DOCUMENT SEGMENT:
»»
Brief Description of the Drawings

Methods and apparatus according to a presently preferred embodiment of the present invention for generating computer graphics will now be described by way of example, with reference to the accompanying drawings in which:

Figure 1 is a schematic block diagram showing the processing operation of the existing prior art audio data mixing techniques;

Figure 2 is a flow diagram showing the detailed processing steps involved in the operation of an existing on-the-fly conversion and mixing method;

Figure 3 is a flow diagram showing the processing steps involved in the operation of an existing block conversion and mixing method;

Figure 4 is a schematic block diagram showing an audio data mixer according to an embodiment of the present invention;

Figure 5 is a flow diagram showing an audio data mixing technique implemented on the audio data mixer of Figure 4 according to a first embodiment of the present invention; and

Figure 6 is a flow diagram showing an audio data mixing technique implemented on the audio data mixer of Figure 4 according to a third embodiment of the present invention;

Detailed Description of the Presently Preferred Embodiment The embodiment of the present invention can be realised as a dedicated piece of hardware or as an electronic programmable device configured by machine code segments to implement a new audio mixing technique. Using either implementation, the benefits of the present invention are still realised. It is to be appreciated that whilst the present invention could be implemented purely in software for use on a general-purpose computer, this is not presently preferred, as it would slow down the overall performance of the method as compared to a hardware solution. For ease of understanding, a dedicated hardware implementation is described herein.
««
DATASET EXCERPT:
»»
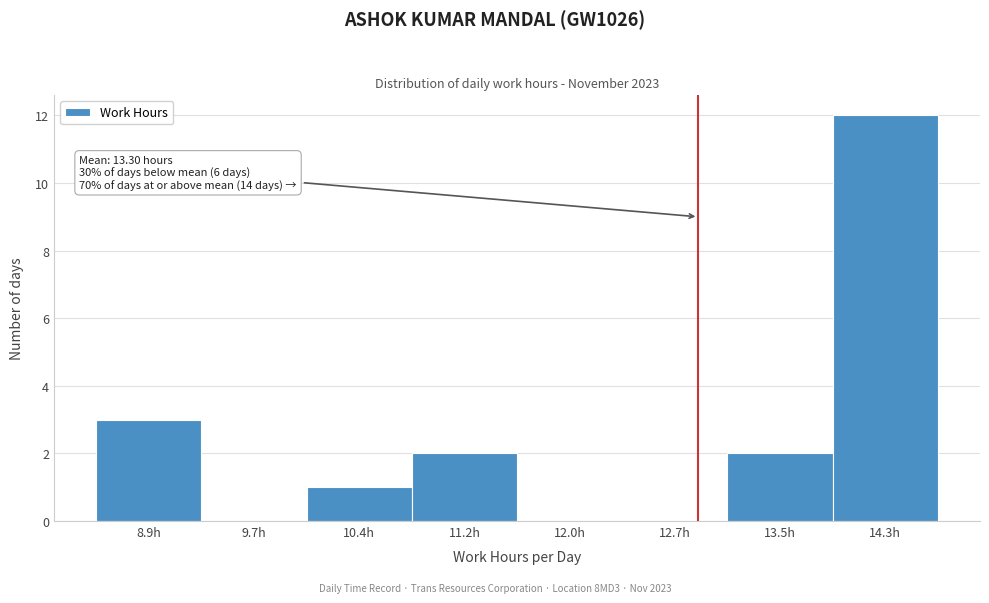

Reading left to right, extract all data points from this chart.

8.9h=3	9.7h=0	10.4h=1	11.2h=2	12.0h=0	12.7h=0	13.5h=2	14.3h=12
««
GOAL OF THE EXERCISE: Reproduce the audio mixing patent excerpt above, copying everything from "Detailed Description of" down to "is described herein.".

SOLUTION FOR THIS PROBLEM:
Detailed Description of the Presently Preferred Embodiment The embodiment of the present invention can be realised as a dedicated piece of hardware or as an electronic programmable device configured by machine code segments to implement a new audio mixing technique. Using either implementation, the benefits of the present invention are still realised. It is to be appreciated that whilst the present invention could be implemented purely in software for use on a general-purpose computer, this is not presently preferred, as it would slow down the overall performance of the method as compared to a hardware solution. For ease of understanding, a dedicated hardware implementation is described herein.